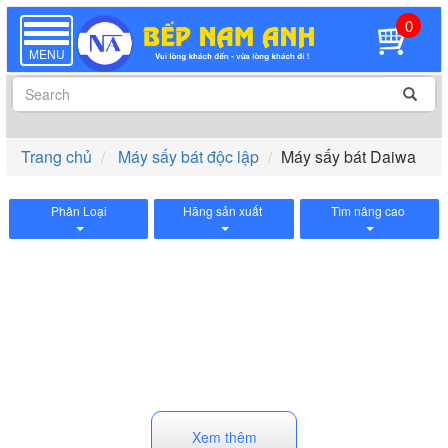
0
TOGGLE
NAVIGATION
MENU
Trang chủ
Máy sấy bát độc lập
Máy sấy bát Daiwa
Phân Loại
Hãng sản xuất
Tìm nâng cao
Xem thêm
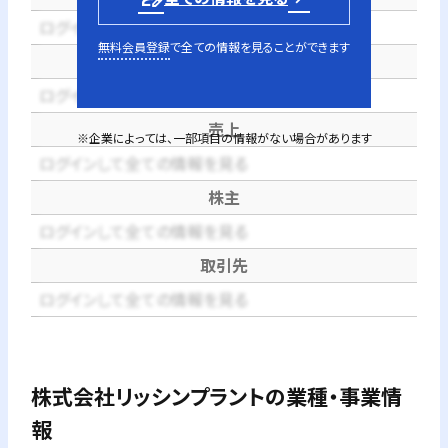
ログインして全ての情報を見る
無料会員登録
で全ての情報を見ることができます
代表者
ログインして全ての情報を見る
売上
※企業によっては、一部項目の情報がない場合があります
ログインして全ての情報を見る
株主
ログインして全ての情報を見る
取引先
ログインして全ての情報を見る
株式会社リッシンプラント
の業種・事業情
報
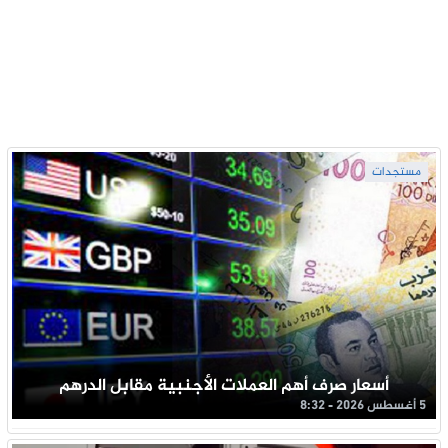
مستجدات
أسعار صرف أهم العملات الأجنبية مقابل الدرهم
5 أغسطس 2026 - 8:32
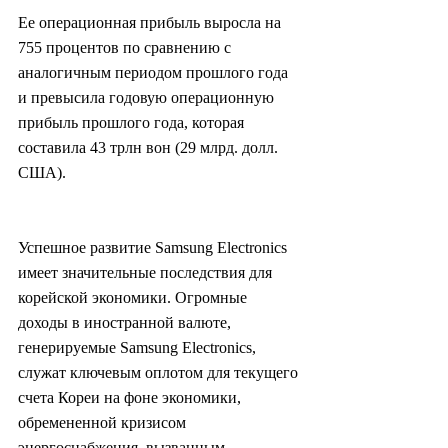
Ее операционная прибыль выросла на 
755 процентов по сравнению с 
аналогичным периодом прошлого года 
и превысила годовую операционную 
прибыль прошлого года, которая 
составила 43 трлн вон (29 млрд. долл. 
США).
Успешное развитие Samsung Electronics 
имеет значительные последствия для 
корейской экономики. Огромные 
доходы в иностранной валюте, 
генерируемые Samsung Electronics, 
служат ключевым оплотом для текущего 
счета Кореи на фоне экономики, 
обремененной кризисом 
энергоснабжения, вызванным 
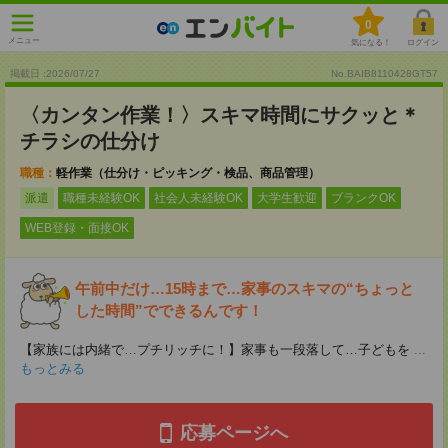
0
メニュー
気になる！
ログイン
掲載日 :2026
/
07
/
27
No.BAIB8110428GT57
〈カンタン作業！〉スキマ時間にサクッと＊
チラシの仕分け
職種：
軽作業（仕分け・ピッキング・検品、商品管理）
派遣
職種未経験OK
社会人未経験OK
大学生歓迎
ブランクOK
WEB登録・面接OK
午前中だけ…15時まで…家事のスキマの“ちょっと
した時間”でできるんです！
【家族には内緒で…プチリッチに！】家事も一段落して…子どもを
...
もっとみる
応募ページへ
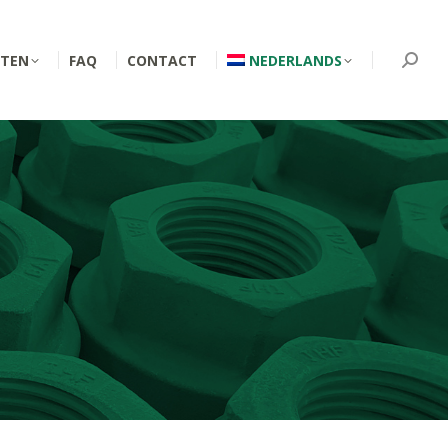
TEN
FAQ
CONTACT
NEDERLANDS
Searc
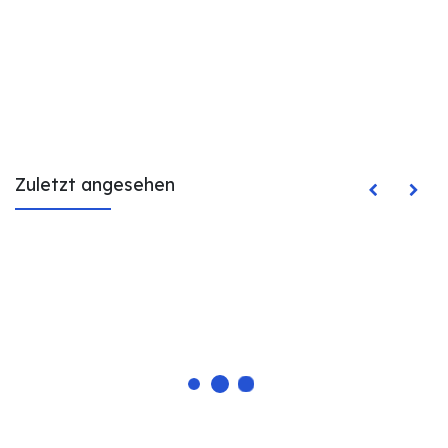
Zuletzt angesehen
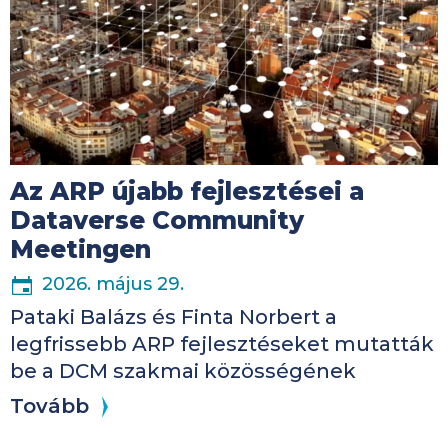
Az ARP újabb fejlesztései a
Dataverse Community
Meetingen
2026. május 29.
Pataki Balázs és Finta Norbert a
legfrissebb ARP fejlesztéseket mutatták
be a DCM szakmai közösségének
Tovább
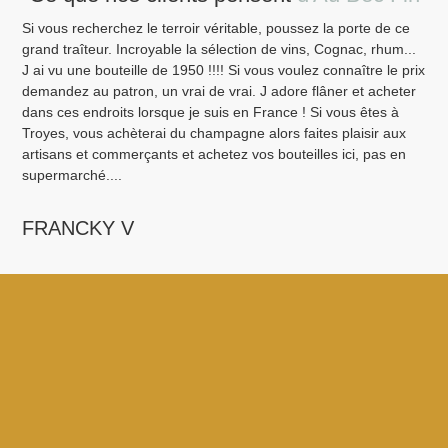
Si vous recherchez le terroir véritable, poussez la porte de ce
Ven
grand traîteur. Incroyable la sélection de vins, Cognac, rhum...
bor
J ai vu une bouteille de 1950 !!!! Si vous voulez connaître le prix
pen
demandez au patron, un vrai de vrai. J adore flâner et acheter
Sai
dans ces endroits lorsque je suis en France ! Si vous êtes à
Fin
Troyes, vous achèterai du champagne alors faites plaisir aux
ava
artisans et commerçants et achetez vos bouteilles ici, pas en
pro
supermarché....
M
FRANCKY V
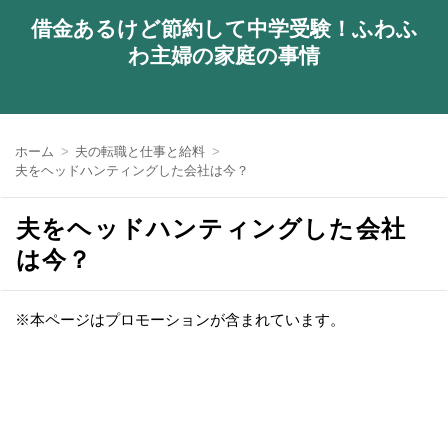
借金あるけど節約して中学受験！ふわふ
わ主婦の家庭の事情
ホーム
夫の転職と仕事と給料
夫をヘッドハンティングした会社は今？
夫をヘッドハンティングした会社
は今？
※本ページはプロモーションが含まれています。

········

## What to do
Copy whichever lines in the listing above hold "Electronics".

## Response below
Успешное развитие Samsung Electronics 
генерируемые Samsung Electronics, 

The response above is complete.